WHAT YOU ARE ASKED TO DO - Copy out the lines below that hold the word "delay".

Top of DATASET EXCERPTS

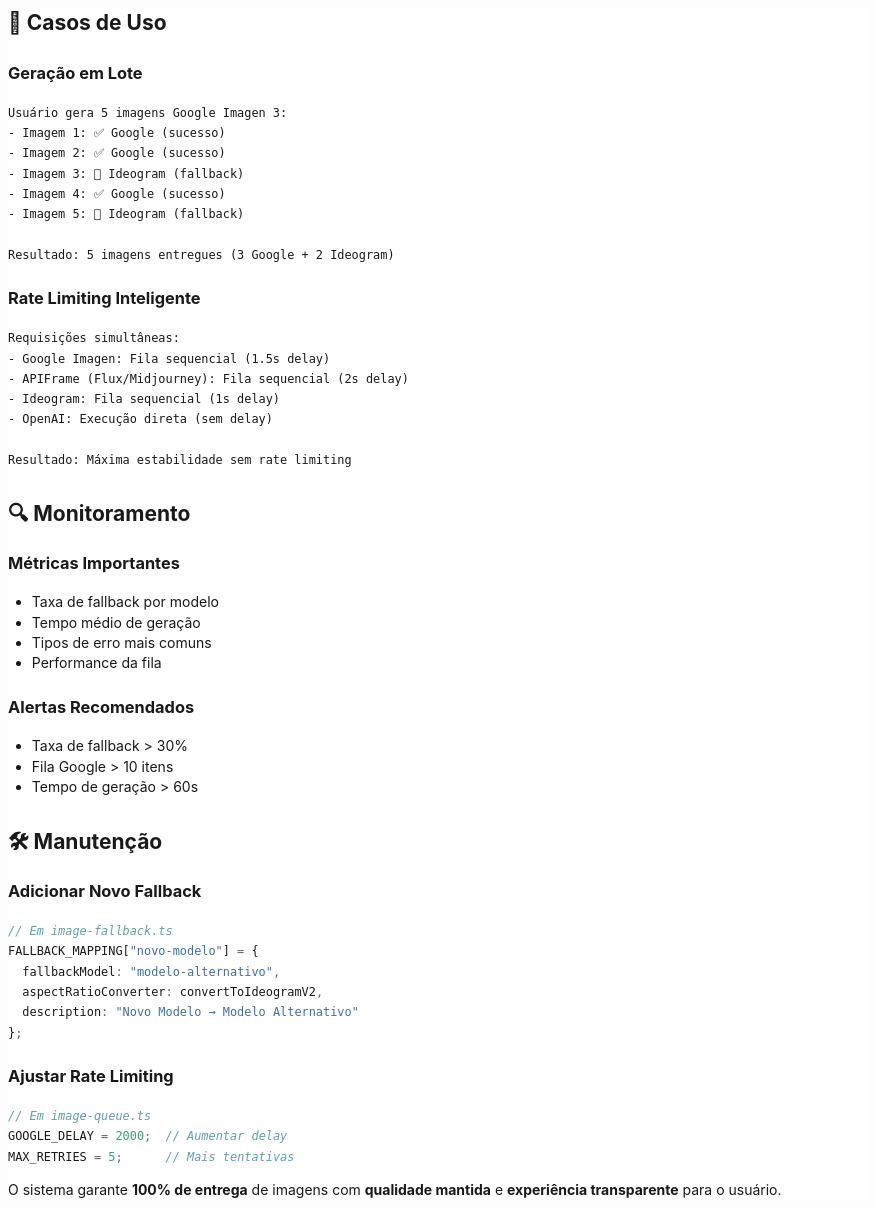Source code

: ## 🚀 Casos de Uso

### **Geração em Lote**
```
Usuário gera 5 imagens Google Imagen 3:
- Imagem 1: ✅ Google (sucesso)
- Imagem 2: ✅ Google (sucesso) 
- Imagem 3: 🔄 Ideogram (fallback)
- Imagem 4: ✅ Google (sucesso)
- Imagem 5: 🔄 Ideogram (fallback)

Resultado: 5 imagens entregues (3 Google + 2 Ideogram)
```

### **Rate Limiting Inteligente**
```
Requisições simultâneas:
- Google Imagen: Fila sequencial (1.5s delay)
- APIFrame (Flux/Midjourney): Fila sequencial (2s delay)
- Ideogram: Fila sequencial (1s delay)
- OpenAI: Execução direta (sem delay)

Resultado: Máxima estabilidade sem rate limiting
```

## 🔍 Monitoramento

### **Métricas Importantes**
- Taxa de fallback por modelo
- Tempo médio de geração
- Tipos de erro mais comuns
- Performance da fila

### **Alertas Recomendados**
- Taxa de fallback > 30%
- Fila Google > 10 itens
- Tempo de geração > 60s

## 🛠️ Manutenção

### **Adicionar Novo Fallback**
```typescript
// Em image-fallback.ts
FALLBACK_MAPPING["novo-modelo"] = {
  fallbackModel: "modelo-alternativo",
  aspectRatioConverter: convertToIdeogramV2,
  description: "Novo Modelo → Modelo Alternativo"
};
```

### **Ajustar Rate Limiting**
```typescript
// Em image-queue.ts
GOOGLE_DELAY = 2000;  // Aumentar delay
MAX_RETRIES = 5;      // Mais tentativas
```

O sistema garante **100% de entrega** de imagens com **qualidade mantida** e **experiência transparente** para o usuário.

Bottom of DATASET EXCERPTS

TASK RESPONSE -
- Google Imagen: Fila sequencial (1.5s delay)
- APIFrame (Flux/Midjourney): Fila sequencial (2s delay)
- Ideogram: Fila sequencial (1s delay)
- OpenAI: Execução direta (sem delay)
GOOGLE_DELAY = 2000;  // Aumentar delay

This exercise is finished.